Lista de atividades –
1. Segundo o texto sobre a emenda Doria, qual patrimônio Doria declarou em 2016?
2. No texto sobre a emenda Doria, reproduza sem alterações o trecho que vai de "Caso o tribunal" até "ataque à democracia.".

TSE publica resolução que libera emenda “Doria”

TSE publica resolução que libera emenda “Doria”, a que permite ao candidato financiar em até 100% sua própria campanha

A resolução do TSE (Tribunal Superior Eleitoral), publicada no início deste mês, permite aos candidatos financiarem 100% de suas próprias campanhas. Ou seja, faz com que os canditados mais ricos, com renda e patrimônios elevados, levem grande vantagem sobre os demais. Essa regra é uma enorme distorção no processo democrático e resolve para os mais ricos a proibição da doação de empresas, facilitando inclusive a lavagem de dinheiro no processo eleitoral.

Caso o tribunal não reveja essa decisão até 5 de maço, data limite para que publique todas as regras definitivas das eleições de 2018, estaremos diante de mais um grave ataque à democracia.

A regra de autofinanciamento ficou conhecida como emenda Doria porque em 2016 o tucano declarou um patrimônio de R$ 180 milhões e injetou R$ $,44 milhões de doações próprias a sua campanha (36% do total de suas receitas) à Prefeitura de São Paulo. Doria levou uma enorme vantagem na disputa por dispor de recursos próprios e a lei permitir seu uso na campanha, essa sua “vantagem competitiva” foi inclusive um dos elementos usados para a sua escolha dentro do PSDB.

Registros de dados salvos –
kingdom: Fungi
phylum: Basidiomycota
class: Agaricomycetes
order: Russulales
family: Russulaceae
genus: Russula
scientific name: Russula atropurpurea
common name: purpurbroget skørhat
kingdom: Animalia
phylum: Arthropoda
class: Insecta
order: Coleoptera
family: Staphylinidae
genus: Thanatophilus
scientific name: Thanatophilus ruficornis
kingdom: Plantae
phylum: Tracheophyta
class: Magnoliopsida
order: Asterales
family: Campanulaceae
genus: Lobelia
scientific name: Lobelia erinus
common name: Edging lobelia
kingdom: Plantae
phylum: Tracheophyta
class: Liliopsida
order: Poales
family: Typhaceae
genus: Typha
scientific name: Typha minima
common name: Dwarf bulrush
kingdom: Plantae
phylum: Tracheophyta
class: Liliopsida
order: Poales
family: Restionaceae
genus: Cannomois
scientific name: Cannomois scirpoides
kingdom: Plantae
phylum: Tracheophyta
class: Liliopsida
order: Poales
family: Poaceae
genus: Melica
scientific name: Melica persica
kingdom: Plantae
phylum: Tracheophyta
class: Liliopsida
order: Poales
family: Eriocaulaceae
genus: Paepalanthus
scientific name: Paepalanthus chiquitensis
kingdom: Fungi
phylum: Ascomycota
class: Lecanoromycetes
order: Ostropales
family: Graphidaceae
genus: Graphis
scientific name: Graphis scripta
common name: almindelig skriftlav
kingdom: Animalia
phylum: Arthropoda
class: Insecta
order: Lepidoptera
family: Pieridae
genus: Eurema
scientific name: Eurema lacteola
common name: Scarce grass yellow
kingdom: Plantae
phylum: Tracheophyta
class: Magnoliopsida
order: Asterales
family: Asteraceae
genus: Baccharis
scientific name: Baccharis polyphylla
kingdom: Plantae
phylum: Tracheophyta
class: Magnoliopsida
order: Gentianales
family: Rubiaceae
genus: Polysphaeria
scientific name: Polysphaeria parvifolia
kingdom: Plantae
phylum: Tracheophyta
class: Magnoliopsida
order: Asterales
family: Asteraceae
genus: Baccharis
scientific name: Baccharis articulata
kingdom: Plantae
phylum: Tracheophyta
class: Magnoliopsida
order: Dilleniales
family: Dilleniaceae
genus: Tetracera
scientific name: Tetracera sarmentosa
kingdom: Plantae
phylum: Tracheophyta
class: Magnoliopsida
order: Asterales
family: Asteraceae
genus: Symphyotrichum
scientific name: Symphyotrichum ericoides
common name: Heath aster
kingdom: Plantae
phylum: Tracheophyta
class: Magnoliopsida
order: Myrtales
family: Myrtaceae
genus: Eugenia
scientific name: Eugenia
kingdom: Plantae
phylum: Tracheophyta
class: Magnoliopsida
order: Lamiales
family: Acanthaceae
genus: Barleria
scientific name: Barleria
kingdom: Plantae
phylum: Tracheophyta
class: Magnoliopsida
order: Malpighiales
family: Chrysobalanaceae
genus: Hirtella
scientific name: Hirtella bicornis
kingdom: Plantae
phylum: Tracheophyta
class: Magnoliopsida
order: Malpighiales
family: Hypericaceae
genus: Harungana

Respostas das atividades –
1. R$ 180 milhões.

2.
Caso o tribunal não reveja essa decisão até 5 de maço, data limite para que publique todas as regras definitivas das eleições de 2018, estaremos diante de mais um grave ataque à democracia.